Capability Gap: EWF/E01¶
EWF image processing is outside hashdeep's scope. blazehash
--verify-image handles E01/Ex01/L01/Lx01 via the bundled libewf backend,
with embedded hash verification against the image's stored digests.
Limitations¶
- Single hardware platform (Apple M4 Pro). SHA-1 2× speedup is
ARM-specific (NEON
sha1c/sha1p/sha1m). x86-64 results will differ. - Warm-cache measurements only. Cold-cache throughput is bounded by storage I/O speed, not CPU.

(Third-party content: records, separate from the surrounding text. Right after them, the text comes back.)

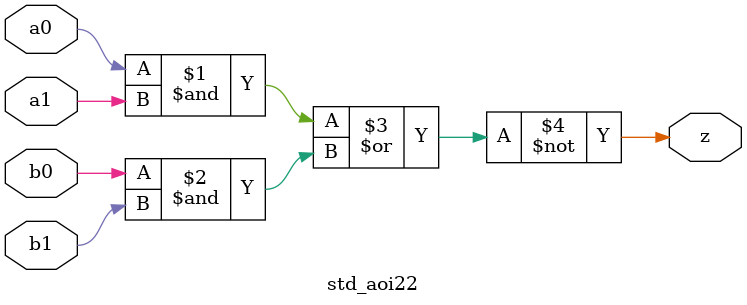
<source format=sv>

module std_aoi22 #(parameter DW = 1 ) // array width
(
	input [DW-1:0]  a0,
	input [DW-1:0]  a1,
	input [DW-1:0]  b0,
	input [DW-1:0]  b1,
	output [DW-1:0] z
);

assign z = ~((a0 & a1) | (b0 & b1));

endmodule

</source>
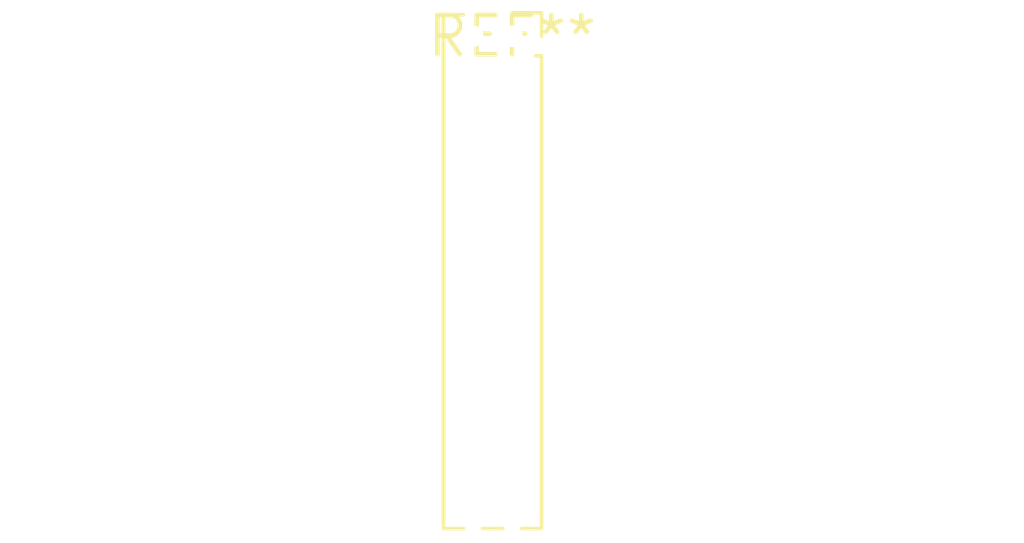
<source format=kicad_pcb>
(kicad_pcb (version 20240108) (generator pcbnew)

  (general
    (thickness 1.6)
  )

  (paper "A4")
  (layers
    (0 "F.Cu" signal)
    (31 "B.Cu" signal)
    (32 "B.Adhes" user "B.Adhesive")
    (33 "F.Adhes" user "F.Adhesive")
    (34 "B.Paste" user)
    (35 "F.Paste" user)
    (36 "B.SilkS" user "B.Silkscreen")
    (37 "F.SilkS" user "F.Silkscreen")
    (38 "B.Mask" user)
    (39 "F.Mask" user)
    (40 "Dwgs.User" user "User.Drawings")
    (41 "Cmts.User" user "User.Comments")
    (42 "Eco1.User" user "User.Eco1")
    (43 "Eco2.User" user "User.Eco2")
    (44 "Edge.Cuts" user)
    (45 "Margin" user)
    (46 "B.CrtYd" user "B.Courtyard")
    (47 "F.CrtYd" user "F.Courtyard")
    (48 "B.Fab" user)
    (49 "F.Fab" user)
    (50 "User.1" user)
    (51 "User.2" user)
    (52 "User.3" user)
    (53 "User.4" user)
    (54 "User.5" user)
    (55 "User.6" user)
    (56 "User.7" user)
    (57 "User.8" user)
    (58 "User.9" user)
  )

  (setup
    (pad_to_mask_clearance 0)
    (pcbplotparams
      (layerselection 0x00010fc_ffffffff)
      (plot_on_all_layers_selection 0x0000000_00000000)
      (disableapertmacros false)
      (usegerberextensions false)
      (usegerberattributes false)
      (usegerberadvancedattributes false)
      (creategerberjobfile false)
      (dashed_line_dash_ratio 12.000000)
      (dashed_line_gap_ratio 3.000000)
      (svgprecision 4)
      (plotframeref false)
      (viasonmask false)
      (mode 1)
      (useauxorigin false)
      (hpglpennumber 1)
      (hpglpenspeed 20)
      (hpglpendiameter 15.000000)
      (dxfpolygonmode false)
      (dxfimperialunits false)
      (dxfusepcbnewfont false)
      (psnegative false)
      (psa4output false)
      (plotreference false)
      (plotvalue false)
      (plotinvisibletext false)
      (sketchpadsonfab false)
      (subtractmaskfromsilk false)
      (outputformat 1)
      (mirror false)
      (drillshape 1)
      (scaleselection 1)
      (outputdirectory "")
    )
  )

  (net 0 "")

  (footprint "PinSocket_2x13_P1.27mm_Vertical" (layer "F.Cu") (at 0 0))

)

</source>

- Small files: hashdeep is faster. Rayon thread dispatch overhead
dominates for sub-64 KiB files. blazehash mitigates this with an
adaptive 64 KiB threshold (
parallel_threshold_bytes): files below the threshold are hashed sequentially, matching hashdeep's overhead profile. Runblazehash bench calibrateto tune this to your hardware. - hashdeep compiled without
-march=native. Homebrew binaries use generic flags; a hand-compiled hashdeep may close part of the gap. - n = 7 runs. Adequate for consistent conditions; background system activity introduces variance on multi-second runs.
Reproducing¶
cargo build --release
python3 docs/bench/run_benchmarks.py # ~15 min
python3 docs/bench/generate_charts.py
Raw data: docs/bench/results.json (2026-04-10).
Charts: docs/charts/ — matplotlib 3.x, 150 DPI, 95% CI bars.